Abstract: As three-dimensional (3D) ICs have many advantages, IC performances can be enhanced without scaling down of transistor size. However, 3D IC has mechanical stresses inside Si substrates owing to its 3D stacking structure, which induces negative effects on transistor performances such as carrier mobility changes. One of the mechanical stresses is local bending stress due to organic adhesive shrinkage among stacked IC chips. In this paper, we have proposed an evaluation method for in-plane local stress distribution in the stacked IC chips using retention time modulation of a dynamic random access memory (DRAM) cell array. We fabricated a test structure composed of a DRAM chip bonded on a Si interposer with dummy Cu/Sn microbumps. As a result, we clarified that the DRAM cell array can precisely evaluate the in-plane local stress distribution in the stacked IC chips.

Impact of local stress in 3D stacking process on memory retention characteristics in thinned DRAM chip

Abstract: The effect of local stresses on memory retention characteristics has been characterized in detail. A retention time of memory cells in a DRAM chip with 200-μm thick was largely changed after under-fill shrinkage with Cu/Sn bumps. Meanwhile, after thinned down to 40-μm thick, the retention time of memory cell was not significantly changed in the whole area even with Cu/Sn bumps due to decreased stress. We showed that the local stress generated by under-fill shrinkage with the dummy Cu/Sn bumps gave larger effects on the memory retention characteristics than the stress generated by the Si thinning until 40-μm thick.

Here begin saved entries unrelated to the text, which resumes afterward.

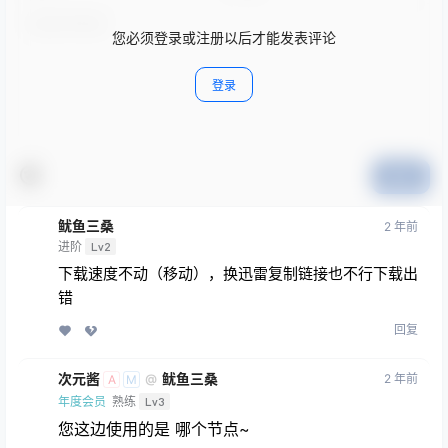
您必须登录或注册以后才能发表评论
登录
提交
鱿鱼三桑
2 年前
进阶
Lv2
下载速度不动（移动），换迅雷复制链接也不行下载出
错
回复
次元酱
鱿鱼三桑
2 年前
@
A
M
年度会员
熟练
Lv3
您这边使用的是 哪个节点~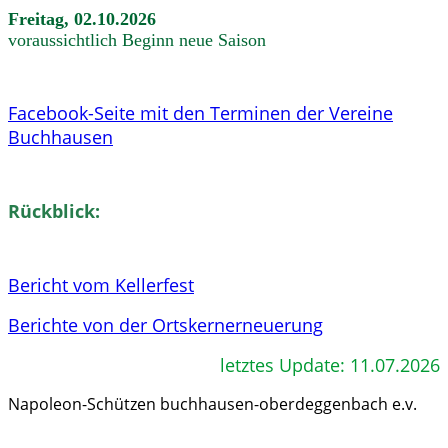
Freitag, 02.10.2026
voraussichtlich Beginn neue Saison
Facebook-Seite mit den Terminen der Vereine
Buchhausen
Rückblick:
Bericht vom Kellerfest
Berichte von der Ortskernerneuerung
letztes Update: 11.07.2026
Napoleon-Schützen buchhausen-oberdeggenbach e.v.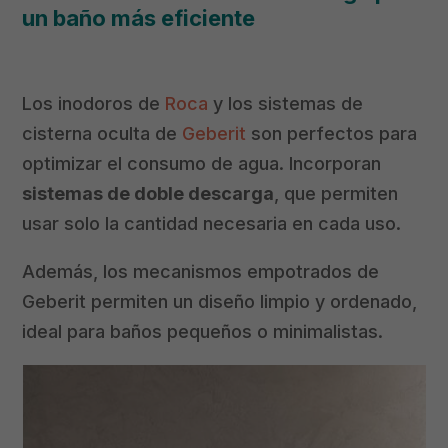
un baño más eficiente
Los inodoros de
Roca
y los sistemas de
cisterna oculta de
Geberit
son perfectos para
optimizar el consumo de agua. Incorporan
sistemas de doble descarga
, que permiten
usar solo la cantidad necesaria en cada uso.
Además, los mecanismos empotrados de
Geberit permiten un diseño limpio y ordenado,
ideal para baños pequeños o minimalistas.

Highly sensitive pressure sensor with silicon-on-nothing (SON) MOSFET for sensor integrated heterogeneous system

Abstract: MOSFETs have the potential to be-come a highly sensitive pressure sensor compared with conventional piezoresistive device such as doped Si. In this study, we have proposed a novel pressure sensor composed of silicon-on-nothing (SON) MOSET. It was clearly indicated that the SON-MOSFET had high gauge factor of 230 which was more than twice as high as conventional values. These results expedite developments and realization of sensor integrated heterogeneous system.

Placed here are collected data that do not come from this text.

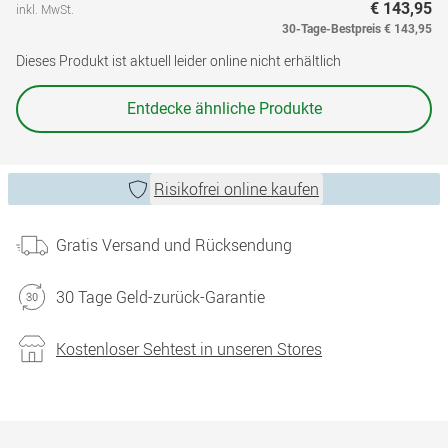
€ 143,95
inkl. MwSt.
30-Tage-Bestpreis
€ 143,95
Dieses Produkt ist aktuell leider online nicht erhältlich
Entdecke ähnliche Produkte
Risikofrei online kaufen
Gratis Versand und Rücksendung
30 Tage Geld-zurück-Garantie
Kostenloser Sehtest in unseren Stores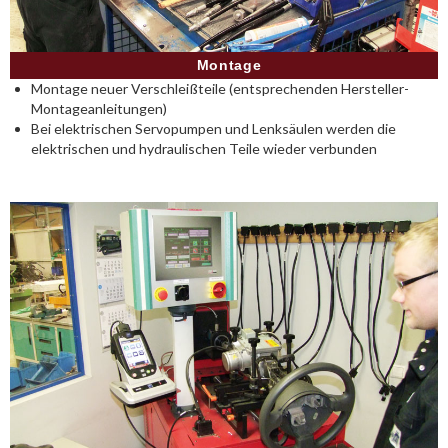
Montage
Montage neuer Verschleißteile (entsprechenden Hersteller-
Montageanleitungen)
Bei elektrischen Servopumpen und Lenksäulen werden die
elektrischen und hydraulischen Teile wieder verbunden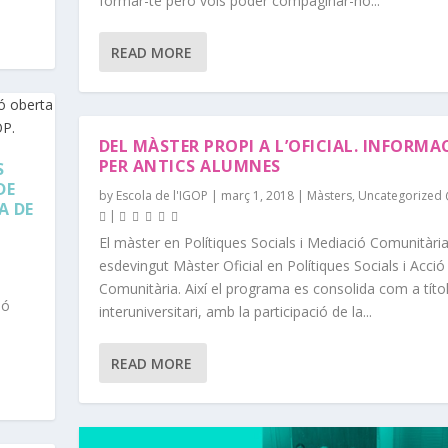
formar-te però vols poder compaginar-ho...
READ MORE
DEL MÀSTER PROPI A L’OFICIAL. INFORMA
PER ANTICS ALUMNES
S
DE
by
Escola de l'IGOP
|
març 1, 2018
|
Màsters
,
Uncategorized
A DE
|
El màster en Polítiques Socials i Mediació Comunitàri
esdevingut Màster Oficial en Polítiques Socials i Acció
Comunitària. Així el programa es consolida com a títol 
ió
interuniversitari, amb la participació de la...
READ MORE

Impact of Interconnections on Vertically Stacked 20 um-Thick DRAM Chips

Abstract: Effect of thermo-mechanical stress (TMS) originating from CuSn micro-bumps (µ-bumps) and Cu through-Si-vias (TSVs) on the retention characteristics of 20-µm-thick, vertically stacked dynamic random access memory (DRAM) chip has been investigated. At cumulative probability of 50 %, the retention period decreased nearly 47% for the DRAM chip having thickness value of 20 µm as compared to the retention period of 200 µm-thick DRAM chip. Annealing at 300 °C, a compressive stress value of -200 MPa caused by Cu-TSVs was observed as the remnant stress at the periphery of the keep-out-zone, and faded quickly by moving away from the keep -- out-zone. We did observe tle dependency of DRAM retention time on the TMS caused by TSVs. In the case of µ-bump, we observed a large amount of tensile stress (> +300 MPa) on the back-side of DRAM chip at right above the CuSn µ-bumps, and it led to a crack in the DRAM chip. As compared to CuSn µ-bumps, the polyimide dummy µ-bumps present in between two chip layers induced less amount of residual stress in the DRAM chip.

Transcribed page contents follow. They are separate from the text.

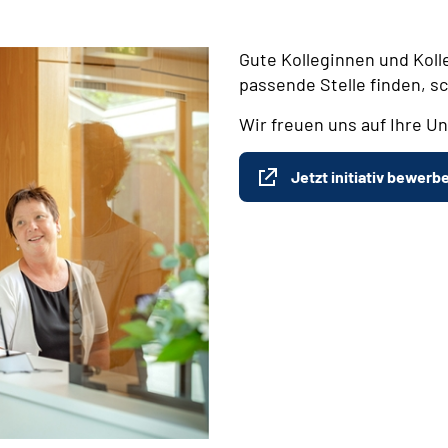
Gute Kolleginnen und Koll
passende Stelle finden, s
Wir freuen uns auf Ihre Un
Jetzt initiativ bewerb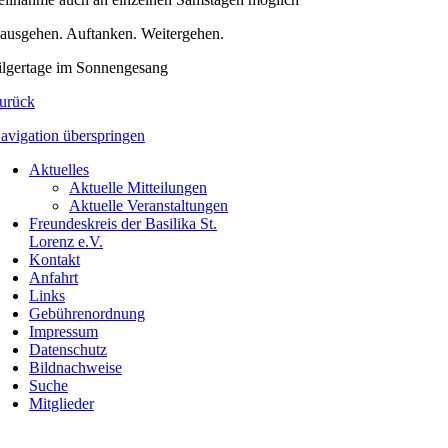
ausgehen. Auftanken. Weitergehen.
ilgertage im Sonnengesang
urück
avigation überspringen
Aktuelles
Aktuelle Mitteilungen
Aktuelle Veranstaltungen
Freundeskreis der Basilika St.
Lorenz e.V.
Kontakt
Anfahrt
Links
Gebührenordnung
Impressum
Datenschutz
Bildnachweise
Suche
Mitglieder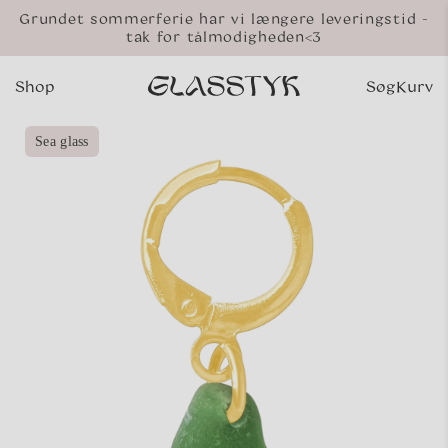
Gå til
Grundet sommerferie har vi længere leveringstid -
indhold
tak for tålmodigheden<3
Shop
Søg
Kurv
Indkø
 til
Sea glass
oduktoplysninger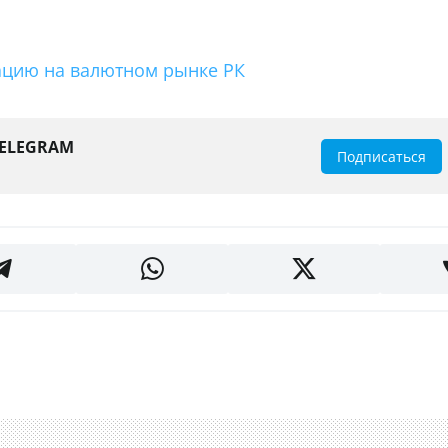
уацию на валютном рынке РК
TELEGRAM
Подписаться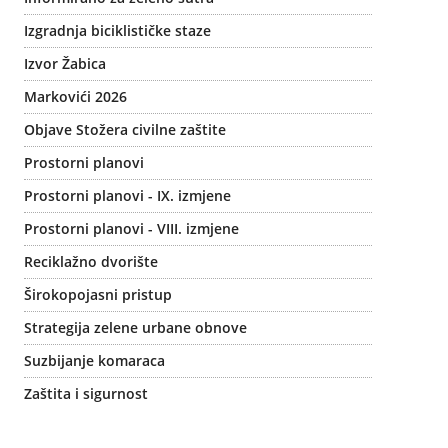
Izgradnja biciklističke staze
Izvor Žabica
Markovići 2026
Objave Stožera civilne zaštite
Prostorni planovi
Prostorni planovi - IX. izmjene
Prostorni planovi - VIII. izmjene
Reciklažno dvorište
Širokopojasni pristup
Strategija zelene urbane obnove
Suzbijanje komaraca
Zaštita i sigurnost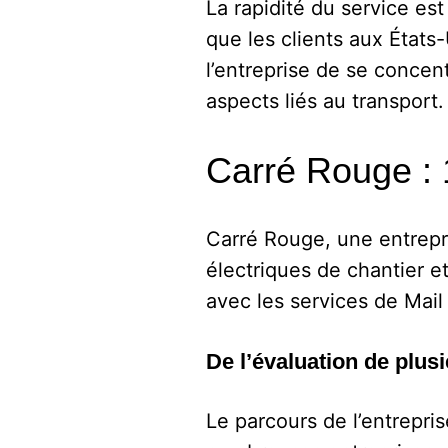
La rapidité du service es
que les clients aux États-
l’entreprise de se concen
aspects liés au transport.
Carré Rouge : 1
Carré Rouge, une entrepri
électriques de chantier e
avec les services de Mail
De l’évaluation de plus
Le parcours de l’entrepris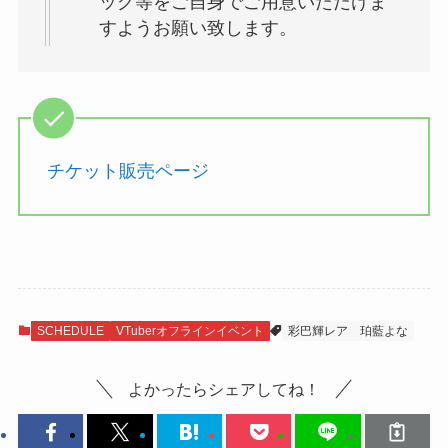
ッグ等をご自身でご用意いただけま
すようお願い致します。
チケット販売ページ
SCHEDULE
VTuberオフラインイベント
彩巴輝レア
珀藍よな
よかったらシェアしてね！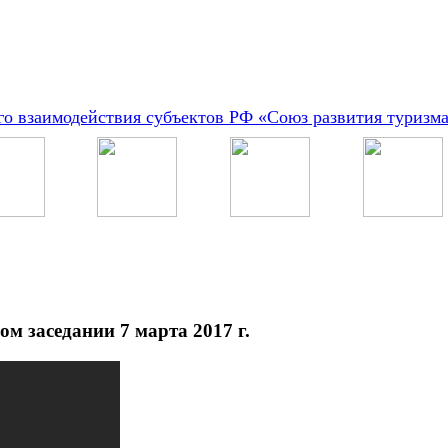
о взаимодействия субъектов РФ «Союз развития туризм
м заседании 7 марта 2017 г.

Improving the integrity of Ti barrier layer in Cu-TSVs through self-formed TiSi x for via-last TSV technology

Abstract: With in the process temperature limit of less than 400 °C for via last technology, a simple method to improve the barrier ability of Ti layer in through Si via (TSV) has been studied. After annealing the TSV structures in vacuum at temperatures up to 400 °C, we did observe a tremendous improvement in leak current characteristics for SiO2 dielectric. It was found that the self-formed TiSi x at the interface between Cu and SiO 2 during the sputter deposition of Ti barrier layer was converted into an amorphous TiOx and SiOx upon vacuum annealing. This simple vacuum annealing of Cu-TSVs is a promising approach for using Ti as barrier layer in via-last 3D-integration.